French shipping powerhouse CMA-CGM has resumed transit through the Red Sea, signaling a measured return to normalcy after the Danish group Maersk’s recent announcement of resuming operations in the region. This decision comes in the wake of a US-led naval coalition actively patrolling the maritime route to thwart Yemeni rebel attacks.

The Red Sea has witnessed heightened tensions and disruptions to global trade, forcing shipping companies to reroute vessels around the southern tip of Africa earlier this month. This alternative route proved to be both longer and more expensive than the direct Red Sea route connected to the Suez Canal.
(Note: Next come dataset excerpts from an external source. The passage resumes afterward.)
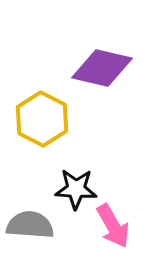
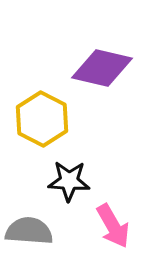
black star: moved 7 px left, 8 px up
gray semicircle: moved 1 px left, 6 px down
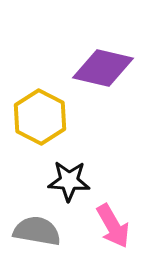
purple diamond: moved 1 px right
yellow hexagon: moved 2 px left, 2 px up
gray semicircle: moved 8 px right; rotated 6 degrees clockwise
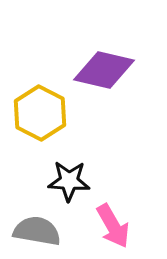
purple diamond: moved 1 px right, 2 px down
yellow hexagon: moved 4 px up
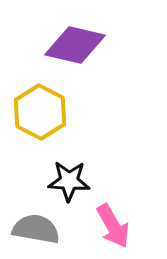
purple diamond: moved 29 px left, 25 px up
yellow hexagon: moved 1 px up
gray semicircle: moved 1 px left, 2 px up
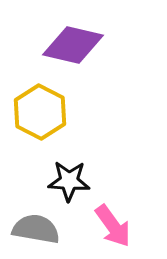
purple diamond: moved 2 px left
pink arrow: rotated 6 degrees counterclockwise
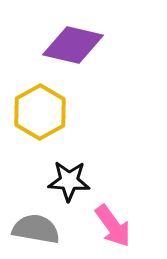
yellow hexagon: rotated 4 degrees clockwise
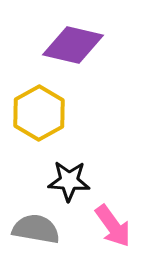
yellow hexagon: moved 1 px left, 1 px down
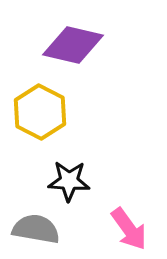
yellow hexagon: moved 1 px right, 1 px up; rotated 4 degrees counterclockwise
pink arrow: moved 16 px right, 3 px down
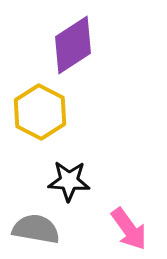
purple diamond: rotated 46 degrees counterclockwise
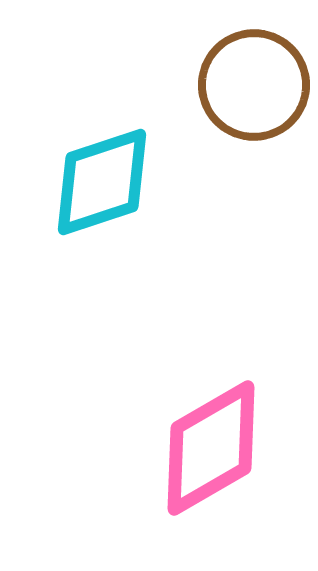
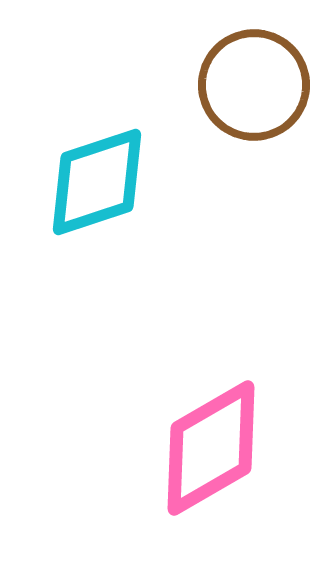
cyan diamond: moved 5 px left
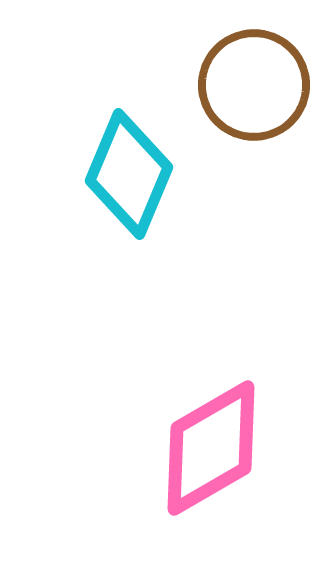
cyan diamond: moved 32 px right, 8 px up; rotated 49 degrees counterclockwise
Responding to the security challenges posed by Huthi missile and drone attacks, the United States initiated a multinational task force last week dedicated to safeguarding the vital maritime route. This corridor facilitates up to 12 percent of global trade, making it a critical focal point for international shipping.

The Huthis, the rebel group behind the attacks, assert that their targets include Israel and vessels linked to the country. Their actions are purportedly driven by a desire to halt the offensive in the Gaza Strip, where Israel is engaged in conflict with Hamas militants.
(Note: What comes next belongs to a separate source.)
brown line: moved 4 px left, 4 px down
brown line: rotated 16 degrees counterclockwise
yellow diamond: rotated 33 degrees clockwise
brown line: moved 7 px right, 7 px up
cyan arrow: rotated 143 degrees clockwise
In a statement issued on Tuesday, CMA-CGM explained its decision to resume transit through the Red Sea after conducting an “in-depth evaluation of the security landscape” and emphasizing its commitment to the safety of seafarers. The company is concurrently formulating plans for a gradual increase in the number of vessels transiting through the Suez Canal.

Maersk, another major player in the shipping industry, announced on Sunday its preparations to resume Red Sea transit, with the first voyages anticipated to take place “as soon as operationally possible.”

The Pentagon reported on Tuesday that US military forces successfully intercepted 12 attack drones, three anti-ship ballistic missiles, and two land attack cruise missiles in the southern Red Sea. These projectiles were launched by Huthi forces over a 10-hour period, resulting in no reported damage to ships or injuries.

According to the Pentagon, Huthi forces have launched over 100 drone and missile attacks, targeting 10 merchant vessels involving more than 35 different countries. The multinational response underscores the global significance of securing this critical maritime route amidst escalating regional tensions.